Task objective — Search the data for the string "которой", and report each line where it is found.

Data to process —
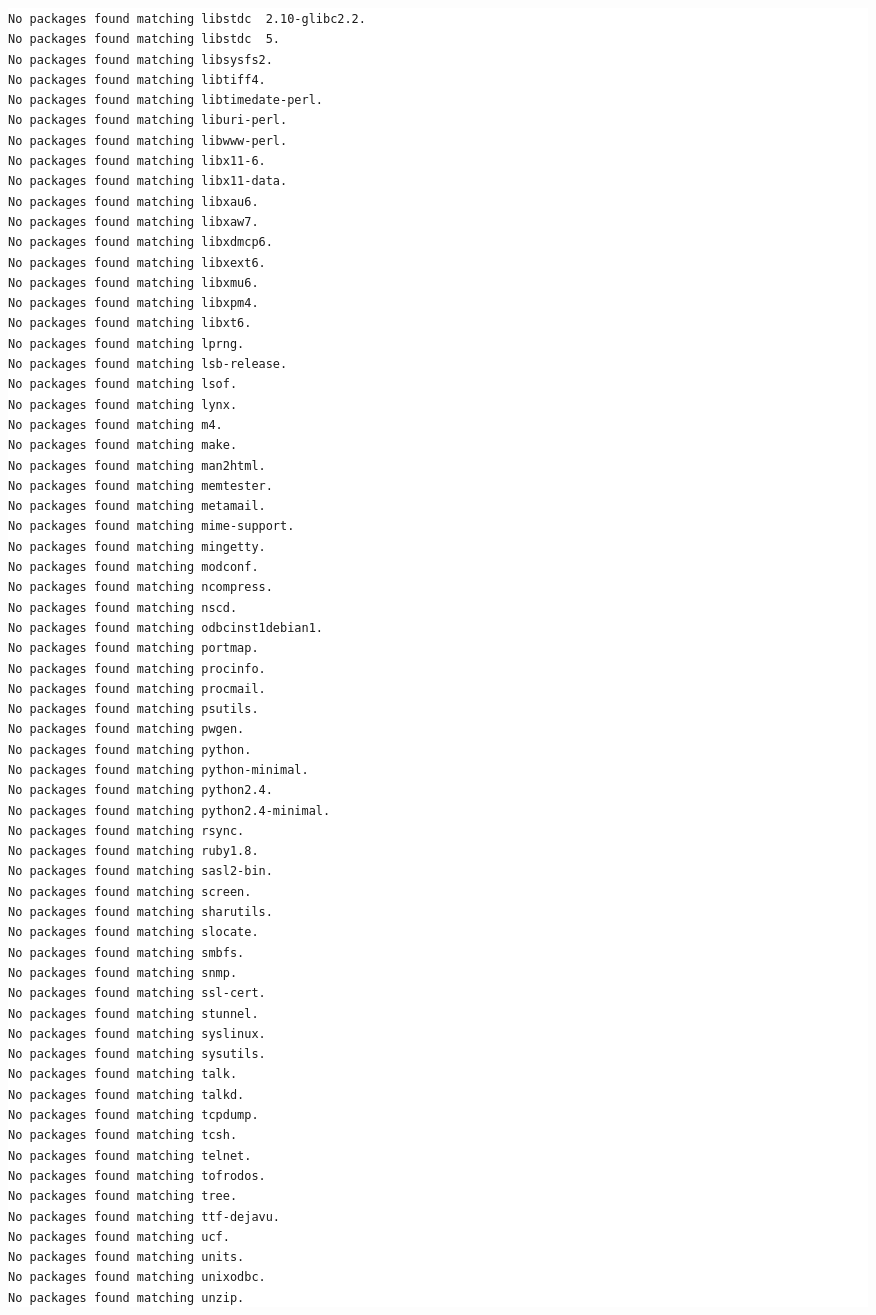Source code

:     No packages found matching libstdc  2.10-glibc2.2.
    No packages found matching libstdc  5.
    No packages found matching libsysfs2.
    No packages found matching libtiff4.
    No packages found matching libtimedate-perl.
    No packages found matching liburi-perl.
    No packages found matching libwww-perl.
    No packages found matching libx11-6.
    No packages found matching libx11-data.
    No packages found matching libxau6.
    No packages found matching libxaw7.
    No packages found matching libxdmcp6.
    No packages found matching libxext6.
    No packages found matching libxmu6.
    No packages found matching libxpm4.
    No packages found matching libxt6.
    No packages found matching lprng.
    No packages found matching lsb-release.
    No packages found matching lsof.
    No packages found matching lynx.
    No packages found matching m4.
    No packages found matching make.
    No packages found matching man2html.
    No packages found matching memtester.
    No packages found matching metamail.
    No packages found matching mime-support.
    No packages found matching mingetty.
    No packages found matching modconf.
    No packages found matching ncompress.
    No packages found matching nscd.
    No packages found matching odbcinst1debian1.
    No packages found matching portmap.
    No packages found matching procinfo.
    No packages found matching procmail.
    No packages found matching psutils.
    No packages found matching pwgen.
    No packages found matching python.
    No packages found matching python-minimal.
    No packages found matching python2.4.
    No packages found matching python2.4-minimal.
    No packages found matching rsync.
    No packages found matching ruby1.8.
    No packages found matching sasl2-bin.
    No packages found matching screen.
    No packages found matching sharutils.
    No packages found matching slocate.
    No packages found matching smbfs.
    No packages found matching snmp.
    No packages found matching ssl-cert.
    No packages found matching stunnel.
    No packages found matching syslinux.
    No packages found matching sysutils.
    No packages found matching talk.
    No packages found matching talkd.
    No packages found matching tcpdump.
    No packages found matching tcsh.
    No packages found matching telnet.
    No packages found matching tofrodos.
    No packages found matching tree.
    No packages found matching ttf-dejavu.
    No packages found matching ucf.
    No packages found matching units.
    No packages found matching unixodbc.
    No packages found matching unzip.
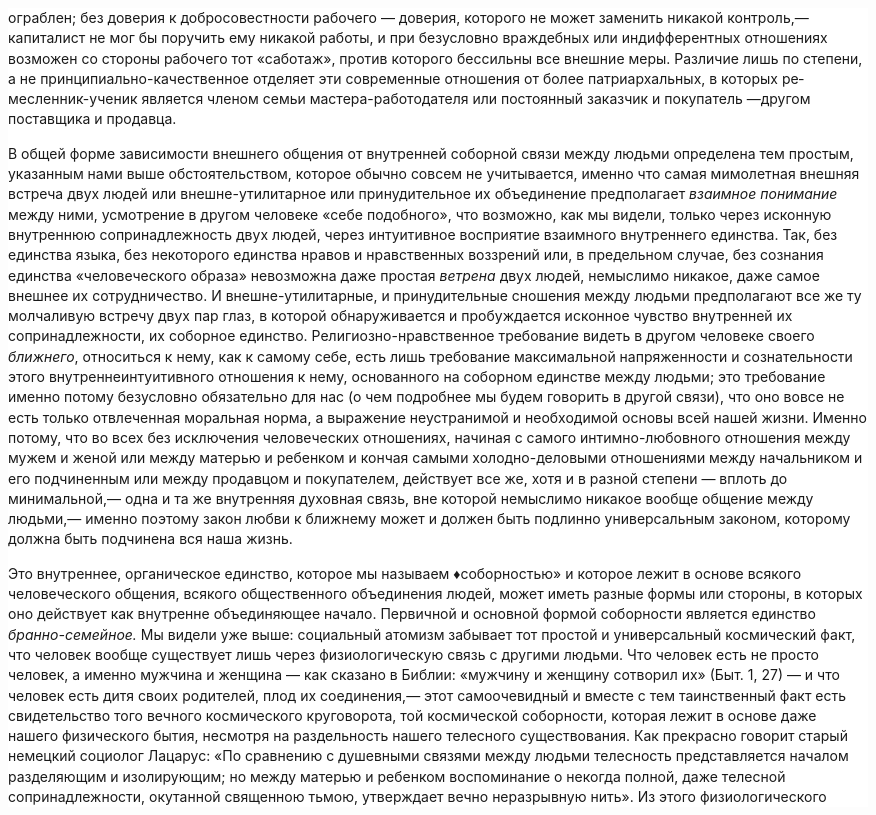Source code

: ограблен; без доверия к добросовестности рабочего — доверия, кото­рого
не может заменить никакой контроль,— капиталист не мог бы поручить ему
никакой работы, и при безусловно враждебных или индифферентных
отношениях возможен со стороны рабочего тот «саботаж», против
которого бессильны все внешние меры. Различие лишь по степени, а не
принципиально-качественное отделяет эти современные отношения от
более патриархальных, в которых ре­месленник-ученик является членом
семьи мастера-работодателя или постоянный заказчик и покупатель —другом
поставщика и продавца.

В общей форме зависимости внешнего общения от внутренней соборной связи
между людьми определена тем простым, указанным нами выше
обстоятельством, которое обычно совсем не учитывает­ся,
именно что самая мимолетная внешняя встреча двух людей или
внешне-утилитарное или принудительное их объединение
предпо­лагает *взаимное понимание* между ними, усмотрение в
другом человеке «себе подобного», что возможно, как мы видели,
только через исконную внутреннюю сопринадлежность двух людей,
через интуитивное восприятие взаимного внутреннего единства. Так,
без единства языка, без некоторого единства нравов и нравственных
воззрений или, в предельном случае, без сознания единства
«чело­веческого образа» невозможна даже простая *ветрена* двух
людей, немыслимо никакое, даже самое внешнее их сотрудничество. И
внешне-утилитарные, и принудительные сношения между людьми
предполагают все же ту молчаливую встречу двух пар глаз, в
которой обнаруживается и пробуждается исконное чувство внутрен­ней
их сопринадлежности, их соборное единство. Религиозно-нрав­ственное
требование видеть в другом человеке своего *ближнего*, относиться к
нему, как к самому себе, есть лишь требование максимальной напряженности
и сознательности этого внутренне­интуитивного отношения к нему,
основанного на соборном единст­ве между людьми; это требование
именно потому безусловно обязательно для нас (о чем подробнее мы будем
говорить в другой связи), что оно вовсе не есть только отвлеченная
моральная норма, а выражение неустранимой и необходимой основы всей
нашей жизни. Именно потому, что во всех без исключения человеческих
отношениях, начиная с самого интимно-любовного отношения между
мужем и женой или между матерью и ребенком и кончая самыми
холодно-деловыми отношениями между начальником и его подчиненным
или между продавцом и покупателем, действует все же, хотя и в разной
степени — вплоть до минимальной,— одна и та же внутренняя духовная
связь, вне которой немыслимо никакое вообще общение между людьми,—
именно поэтому закон любви к ближнему может и должен быть подлинно
универсальным законом, которому должна быть подчинена вся наша жизнь.

Это внутреннее, органическое единство, которое мы называем ♦соборностью»
и которое лежит в основе всякого человеческого общения, всякого
общественного объединения людей, может иметь разные формы или
стороны, в которых оно действует как внутренне объединяющее начало.
Первичной и основной формой соборности является единство
*бранно-семейное.* Мы видели уже выше: социаль­ный атомизм
забывает тот простой и универсальный космический факт, что человек
вообще существует лишь через физиологическую связь с другими людьми.
Что человек есть не просто человек, а именно мужчина и женщина — как
сказано в Библии: «мужчину и женщину сотворил их» (Быт. 1, 27) — и
что человек есть дитя своих родителей, плод их соединения,— этот
самоочевидный и вместе с тем таинственный факт есть свидетельство
того вечного космиче­ского круговорота, той космической соборности,
которая лежит в основе даже нашего физического бытия, несмотря на
раздельность нашего телесного существования. Как прекрасно говорит
старый немецкий социолог Лацарус: «По сравнению с душевными связями
между людьми телесность представляется началом разделяющим и
изолирующим; но между матерью и ребенком воспоминание о некогда
полной, даже телесной сопринадлежности, окутанной свя­щенною тьмою,
утверждает вечно неразрывную нить». Из этого физиологического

Answer to this task —
которой обнаруживается и пробуждается исконное чувство внутрен­ней
связь, вне которой немыслимо никакое вообще общение между людьми,—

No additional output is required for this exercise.